WHAT IS REQUIRED: Within the data below, tally the lines that contain "Billiam" and state only the total.

PROVIDED RECORDS:
= Beginning of Section =

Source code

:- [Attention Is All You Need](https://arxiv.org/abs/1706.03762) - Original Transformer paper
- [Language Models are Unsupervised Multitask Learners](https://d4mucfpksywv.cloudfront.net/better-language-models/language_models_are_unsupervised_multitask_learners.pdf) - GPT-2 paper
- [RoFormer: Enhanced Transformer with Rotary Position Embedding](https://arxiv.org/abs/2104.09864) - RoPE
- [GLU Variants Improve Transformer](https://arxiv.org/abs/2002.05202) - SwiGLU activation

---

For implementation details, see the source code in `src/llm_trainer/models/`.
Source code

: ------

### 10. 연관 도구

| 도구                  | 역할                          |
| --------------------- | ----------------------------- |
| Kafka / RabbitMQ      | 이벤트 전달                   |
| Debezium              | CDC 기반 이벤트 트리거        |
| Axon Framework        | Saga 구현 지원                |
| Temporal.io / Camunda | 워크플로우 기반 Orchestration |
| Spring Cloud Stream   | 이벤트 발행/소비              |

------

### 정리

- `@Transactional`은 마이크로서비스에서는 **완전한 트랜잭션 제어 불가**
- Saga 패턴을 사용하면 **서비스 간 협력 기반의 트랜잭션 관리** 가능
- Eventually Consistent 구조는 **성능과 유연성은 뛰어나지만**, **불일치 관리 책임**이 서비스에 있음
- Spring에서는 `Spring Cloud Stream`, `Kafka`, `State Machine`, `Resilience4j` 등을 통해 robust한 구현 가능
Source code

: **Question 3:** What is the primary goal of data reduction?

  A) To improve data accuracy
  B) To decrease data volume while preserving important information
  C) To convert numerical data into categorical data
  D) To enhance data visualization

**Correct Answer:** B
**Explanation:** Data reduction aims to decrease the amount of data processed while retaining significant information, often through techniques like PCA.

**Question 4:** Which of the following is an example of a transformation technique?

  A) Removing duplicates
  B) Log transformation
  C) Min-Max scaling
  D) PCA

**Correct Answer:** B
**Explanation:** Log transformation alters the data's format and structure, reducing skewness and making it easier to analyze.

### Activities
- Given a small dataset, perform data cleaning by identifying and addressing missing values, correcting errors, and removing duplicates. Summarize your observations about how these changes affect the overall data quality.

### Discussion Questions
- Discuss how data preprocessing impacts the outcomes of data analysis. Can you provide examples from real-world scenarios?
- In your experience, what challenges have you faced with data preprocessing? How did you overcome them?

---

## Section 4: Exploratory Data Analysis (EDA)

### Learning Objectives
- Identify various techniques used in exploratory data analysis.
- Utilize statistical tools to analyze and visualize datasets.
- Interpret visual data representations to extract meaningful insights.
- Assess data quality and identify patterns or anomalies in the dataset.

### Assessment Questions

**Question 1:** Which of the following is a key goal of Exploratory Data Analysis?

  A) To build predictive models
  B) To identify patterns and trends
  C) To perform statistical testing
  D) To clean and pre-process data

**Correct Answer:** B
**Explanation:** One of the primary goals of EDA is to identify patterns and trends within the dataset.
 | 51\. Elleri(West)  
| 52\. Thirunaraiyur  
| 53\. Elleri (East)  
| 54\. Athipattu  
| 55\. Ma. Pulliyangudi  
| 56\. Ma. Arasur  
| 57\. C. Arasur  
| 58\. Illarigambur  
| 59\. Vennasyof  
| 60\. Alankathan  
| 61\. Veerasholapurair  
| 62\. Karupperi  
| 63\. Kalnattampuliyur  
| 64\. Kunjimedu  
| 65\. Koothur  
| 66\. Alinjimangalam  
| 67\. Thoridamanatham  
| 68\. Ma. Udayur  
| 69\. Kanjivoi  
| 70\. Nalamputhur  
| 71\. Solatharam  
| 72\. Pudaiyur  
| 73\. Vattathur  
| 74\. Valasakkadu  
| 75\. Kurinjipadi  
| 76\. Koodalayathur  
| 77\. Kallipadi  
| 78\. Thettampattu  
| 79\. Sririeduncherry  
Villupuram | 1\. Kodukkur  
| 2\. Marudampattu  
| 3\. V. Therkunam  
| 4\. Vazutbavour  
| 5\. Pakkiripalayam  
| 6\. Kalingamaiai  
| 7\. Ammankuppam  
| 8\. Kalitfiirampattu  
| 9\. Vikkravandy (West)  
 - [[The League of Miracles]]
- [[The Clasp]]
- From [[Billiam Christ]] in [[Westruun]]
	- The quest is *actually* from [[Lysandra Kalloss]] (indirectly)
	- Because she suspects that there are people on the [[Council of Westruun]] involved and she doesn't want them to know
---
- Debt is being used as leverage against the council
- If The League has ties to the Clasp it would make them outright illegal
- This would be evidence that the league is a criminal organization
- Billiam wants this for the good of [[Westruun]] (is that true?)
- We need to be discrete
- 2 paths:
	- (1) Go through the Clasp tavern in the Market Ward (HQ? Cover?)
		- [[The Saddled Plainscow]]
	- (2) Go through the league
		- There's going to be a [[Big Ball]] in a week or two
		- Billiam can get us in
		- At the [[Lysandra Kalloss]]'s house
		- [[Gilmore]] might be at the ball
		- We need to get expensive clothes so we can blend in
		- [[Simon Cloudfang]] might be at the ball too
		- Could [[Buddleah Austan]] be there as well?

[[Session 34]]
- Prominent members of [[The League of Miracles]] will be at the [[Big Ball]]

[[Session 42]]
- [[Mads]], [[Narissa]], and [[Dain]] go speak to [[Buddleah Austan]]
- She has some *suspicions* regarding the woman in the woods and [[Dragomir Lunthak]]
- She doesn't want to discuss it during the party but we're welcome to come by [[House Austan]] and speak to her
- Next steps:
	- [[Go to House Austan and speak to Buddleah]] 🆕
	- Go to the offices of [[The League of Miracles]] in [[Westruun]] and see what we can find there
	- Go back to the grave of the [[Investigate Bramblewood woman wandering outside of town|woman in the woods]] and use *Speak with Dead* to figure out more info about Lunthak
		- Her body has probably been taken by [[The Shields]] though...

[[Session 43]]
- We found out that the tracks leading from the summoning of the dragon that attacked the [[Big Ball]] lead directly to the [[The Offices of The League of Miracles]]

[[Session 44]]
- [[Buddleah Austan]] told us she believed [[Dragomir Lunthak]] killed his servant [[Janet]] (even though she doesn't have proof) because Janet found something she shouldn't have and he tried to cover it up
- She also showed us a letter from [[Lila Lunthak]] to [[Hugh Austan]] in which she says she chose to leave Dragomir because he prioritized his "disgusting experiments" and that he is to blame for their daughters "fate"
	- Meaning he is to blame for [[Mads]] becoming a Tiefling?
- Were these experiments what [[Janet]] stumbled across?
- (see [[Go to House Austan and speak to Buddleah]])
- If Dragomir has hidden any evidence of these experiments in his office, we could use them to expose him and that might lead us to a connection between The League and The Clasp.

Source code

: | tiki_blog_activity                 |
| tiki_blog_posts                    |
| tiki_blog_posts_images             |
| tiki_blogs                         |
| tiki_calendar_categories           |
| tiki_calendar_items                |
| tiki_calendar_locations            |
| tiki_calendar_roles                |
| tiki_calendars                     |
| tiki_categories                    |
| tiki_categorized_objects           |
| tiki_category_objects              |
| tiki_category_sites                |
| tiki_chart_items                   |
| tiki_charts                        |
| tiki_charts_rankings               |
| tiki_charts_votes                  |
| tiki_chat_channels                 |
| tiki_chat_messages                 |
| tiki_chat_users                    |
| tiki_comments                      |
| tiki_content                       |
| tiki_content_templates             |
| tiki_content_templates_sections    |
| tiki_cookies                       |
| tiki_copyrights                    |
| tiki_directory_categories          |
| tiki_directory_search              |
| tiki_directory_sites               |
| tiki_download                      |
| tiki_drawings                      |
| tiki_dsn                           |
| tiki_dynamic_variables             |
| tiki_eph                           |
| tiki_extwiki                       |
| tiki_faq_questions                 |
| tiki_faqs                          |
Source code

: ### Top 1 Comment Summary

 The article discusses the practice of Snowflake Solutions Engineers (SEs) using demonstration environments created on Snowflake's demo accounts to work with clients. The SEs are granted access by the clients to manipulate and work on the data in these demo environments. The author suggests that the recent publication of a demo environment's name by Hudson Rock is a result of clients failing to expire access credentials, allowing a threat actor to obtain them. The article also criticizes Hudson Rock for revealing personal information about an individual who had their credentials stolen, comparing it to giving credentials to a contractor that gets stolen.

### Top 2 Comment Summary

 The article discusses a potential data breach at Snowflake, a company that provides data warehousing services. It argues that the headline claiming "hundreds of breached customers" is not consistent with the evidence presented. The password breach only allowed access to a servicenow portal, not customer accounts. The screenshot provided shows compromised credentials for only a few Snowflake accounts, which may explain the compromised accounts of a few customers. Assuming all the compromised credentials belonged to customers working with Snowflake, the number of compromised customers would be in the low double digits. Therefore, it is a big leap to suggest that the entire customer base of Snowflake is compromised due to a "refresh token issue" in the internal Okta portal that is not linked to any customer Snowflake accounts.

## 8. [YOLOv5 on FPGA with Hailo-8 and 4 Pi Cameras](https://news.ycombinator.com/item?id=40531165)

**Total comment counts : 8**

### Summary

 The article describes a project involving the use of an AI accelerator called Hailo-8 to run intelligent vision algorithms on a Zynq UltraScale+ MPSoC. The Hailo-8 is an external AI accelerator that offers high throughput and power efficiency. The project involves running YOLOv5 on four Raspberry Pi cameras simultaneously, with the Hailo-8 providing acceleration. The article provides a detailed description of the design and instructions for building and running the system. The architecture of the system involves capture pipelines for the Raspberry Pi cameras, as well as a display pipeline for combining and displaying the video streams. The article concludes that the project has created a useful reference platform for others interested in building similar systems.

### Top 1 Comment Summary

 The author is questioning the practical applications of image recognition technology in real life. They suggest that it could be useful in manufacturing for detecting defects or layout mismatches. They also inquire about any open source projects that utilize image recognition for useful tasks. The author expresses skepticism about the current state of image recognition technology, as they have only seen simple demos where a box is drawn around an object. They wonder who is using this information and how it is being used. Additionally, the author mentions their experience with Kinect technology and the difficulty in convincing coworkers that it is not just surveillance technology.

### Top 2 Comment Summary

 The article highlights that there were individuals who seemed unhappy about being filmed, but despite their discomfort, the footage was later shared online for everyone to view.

= End of Section =

SOLUTION BELOW: 3